I have a deep bond with my grandmother Martha, also with my other grandmother Cobra Yeganeh Arani. I still have to upload and add a picture of her too here, so that my both beloved grandmothers are one at this place. They did meet, and they did have a friendly and positive relationship, which I am very happy about.
At this point on this personal blog of mine I want to express my sadness about close family members who prove to me that family means closeness to some members and total distance to other ones.
I have a relative, who along with the family she created for herself totally broke with the core family she came from, while betraying them morally and sucking out financial means.
This relative has been discrminating against me since I was twentytwo when I suffered a traumatic experience. She victim-blamed me and ever since calls me mentally disabled – unisono alongside her child.
What happend to me with 22 yeas old was that a person attempted to murder me by entering our house with an axe and by setting the house on fire.
I could gladly flee the scene but I came very close to be caught by that person.
I developed a post-traumatic-stress-disorder. I don’t extend on this here right now. This PTSD is also a reason why I am interested in mental “illness” as a disability and why I sympathize with other people who suffer or have suffered from being discriminated against, for any type of cognitive abberations. I started to blog on that kind of issues here: https://simorgh.de/disablismus/ – where I touch on themes relating to cognitive disabilites.

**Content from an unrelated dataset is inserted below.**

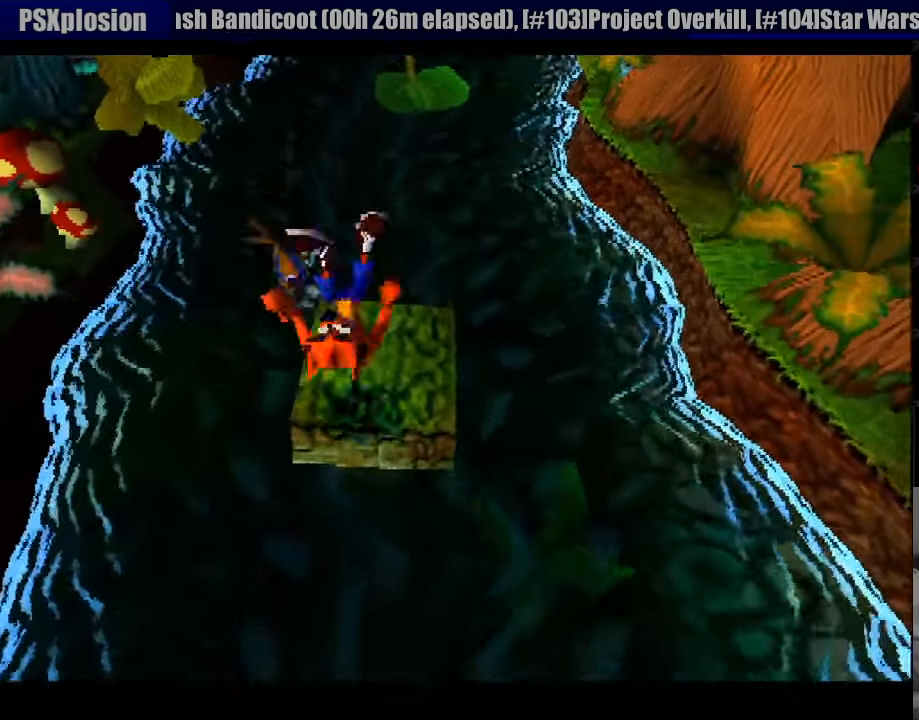
{"buttons": ["DPAD_UP"], "events": [[416, "DPAD_UP", "down"]]}
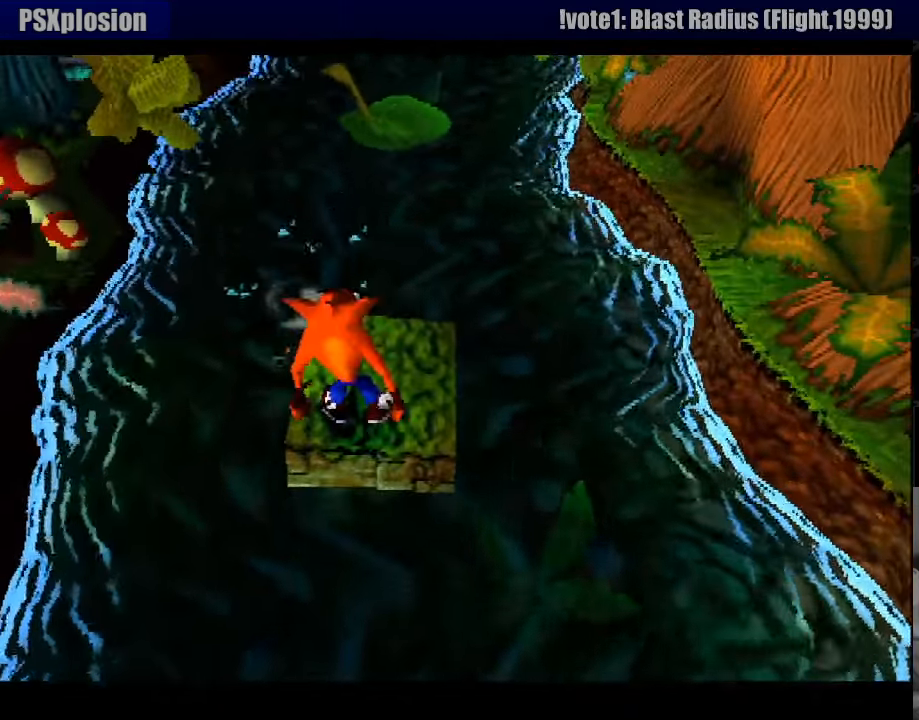
{"buttons": ["CROSS", "DPAD_UP"], "events": [[250, "CROSS", "down"]]}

These days this relative tries to damage me still and the legacy of my sister. She called my sistern mentally feeble too, for unbelievable reasons. Basically she called our entire family mentally crazy, just because of a lot of idealism we shared, which she semeed to have found outlandish and outcastish. My parents, mysibling and I did idealistic work.
This relative is highly adapted, is to my taste, hipocritically religious, likes beings around “important” people and is mainly interested in mainstream issues – working publicly against discrimination while discriminating against my sibling, me and my parents.
So, this relative called my parents toward me, old and senile, when they were only 60 yet. And she and her friends called me and my sibling mentally retarted, for being “weird” in their eyes, for not fitting in their normalcies.
This is so gross, It’s too gross to talk about really. Yet I don’t want to keep it to myself for the rest of my life, so I note it down here … while I ‘pray’ to my grandmothers that they keep their loving hands on my parents spiritual and material legacy.
Abuse within family contexts and among people very close in your social context. is not a subject being discussed in Germany so far on any visible scale. Sadly. It’s a big issue in reality.
I am sure that this relative feels abused by us too, but I have proof that she crossed a line of decency.
I may have to write about that at some point, because I don’t accept to be bullied by a relative anymore: Being closely related is no free pass for social/emotional abuse.